Truck spills four tons of scalloped spuds on Interstate 90

the wrecked "Hot Potato" truck on I-90 in Post Falls

POST FALLS, Idaho, April 1, 2019 – The “Hot Potato” truck belonging to the Idaho Processed Potato Association dumped approximately four tons of hot scalloped potatoes onto I-90 Saturday morning. The specially-modified tractor-trailer rig is one of Idaho’s colorful trucks which travel the country promoting Idaho’s famous potatoes.

The adapted food-delivery vehicle flipped onto its side just after 9 a.m. and slid several hundred feet after braking to avoid a Kia SUV which swerved into the truck’s lane of travel on Interstate 90 between Coeur d’Alene and Post Falls. The truck was on its way to a spring-break event at the College of North Idaho with a load of Nonpareil-brand hot scalloped potatoes to serve to the student festival attendees.

The Hot Potato truck driver Sean Clark and passenger Mildred Parris, both of Blackfoot, were uninjured from the crash. The minor driver of the SUV fled the scene of the accident and was stopped in State Line, Wash., and detained by the Washington Highway Patrol, awaiting extradition to Idaho.

“All eastbound lanes of travel were closed for approximately an hour and a half,” said Idaho State Police Sgt. Akira Wada. “This was so a crew from the Idaho Transportation Department could remove the spilled potatoes from the roadway.”

The lane of traffic next to the meridian was closed for most of the afternoon while ITD pressure-cleaned the gravel fill between the two directions of traffic of spilled potato product. “This was a necessary operation,” Wada stated, “because otherwise the potatoes would rot and create both an olfactory and biological hazard.”

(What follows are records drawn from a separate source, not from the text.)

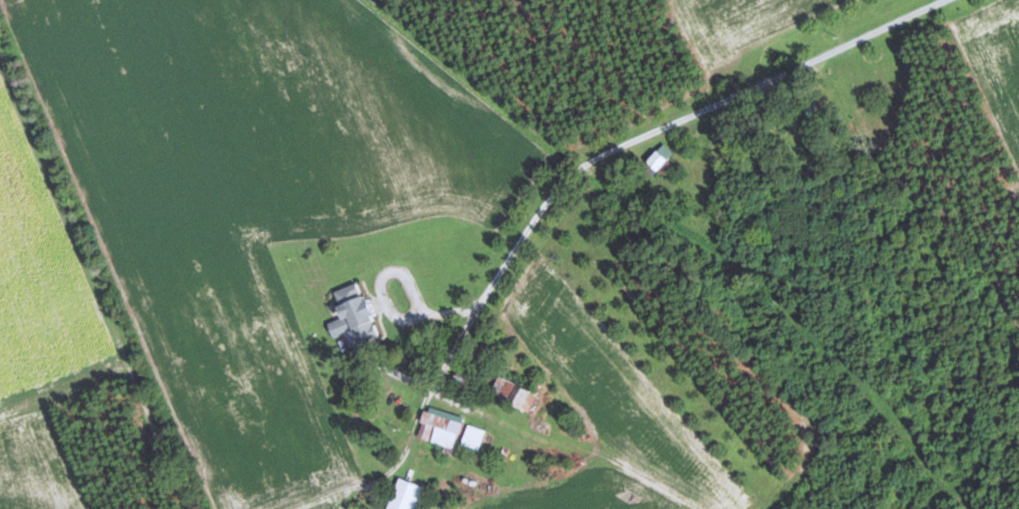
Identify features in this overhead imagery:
road: (710, 73)
building: (814, 112)
building: (663, 157)
building: (357, 313)
building: (515, 392)
building: (445, 426)
building: (475, 437)
building: (411, 495)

No one was available over the weekend at the Idaho Processed Potato Association in Heyburn, Ida., for comment. The Hot Potato Truck was commissioned by the organization in 2014 to mix and hot-serve several tons of soft semi-fluid processed potatoes products such as scalloped or mashed as a novelty promotion.

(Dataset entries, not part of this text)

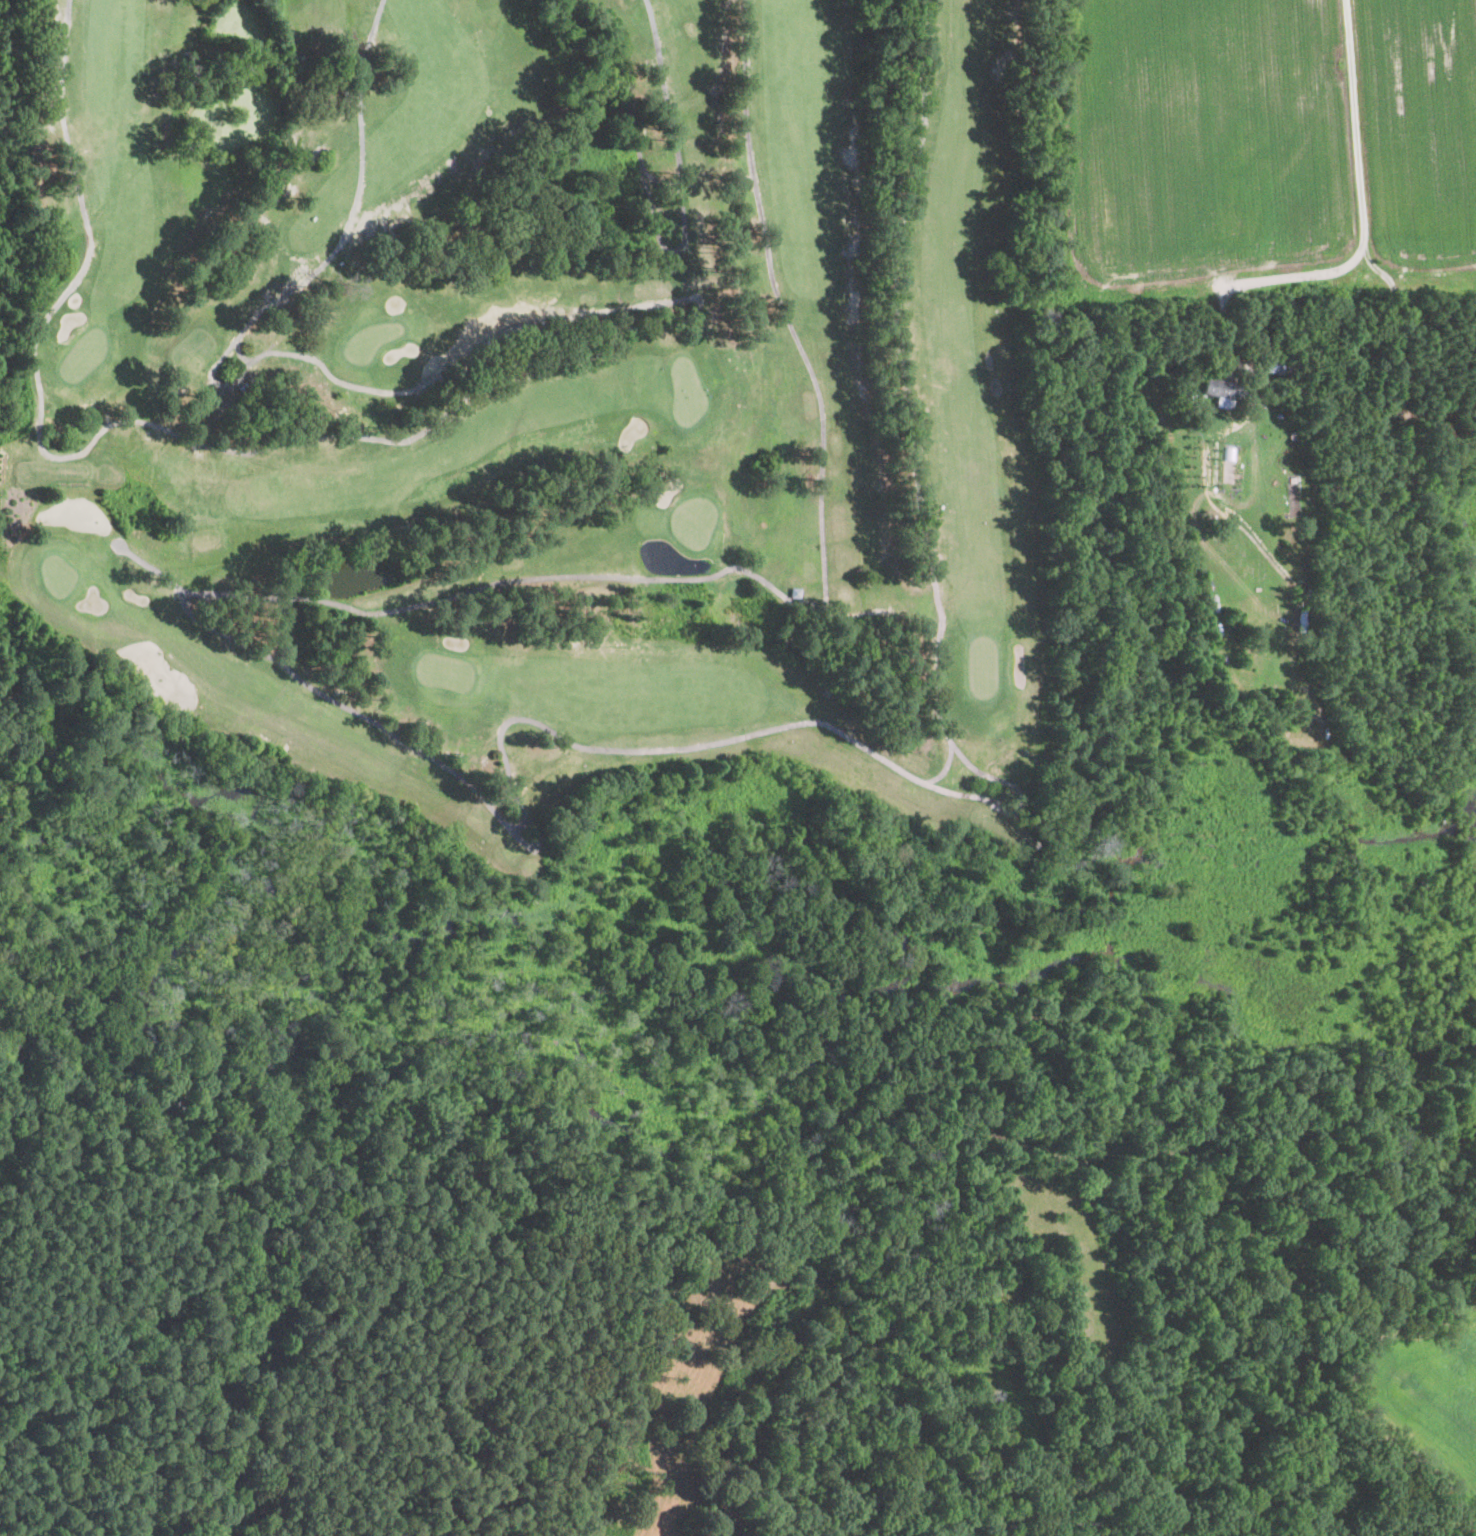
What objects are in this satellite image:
road: (1360, 194)
road: (241, 353)
building: (1275, 367)
building: (247, 387)
road: (417, 387)
building: (1228, 391)
building: (1223, 403)
building: (1442, 430)
building: (798, 592)
quarry: (736, 1201)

Painted in the iconic red-and-yellow color scheme made popular by the Idaho Potato Commission’s Big French Fry truck, the Hot Potato Truck has been a favorite at state fairs, music festivals, parades and other events throughout the United States and Canada. The heated rotating drum, painted to resemble a giant russet-baker potato, was designed and custom-built for the processed potato association by Food Specialties Technologies, the famous specialty food-truck manufacturing company in Los Angeles.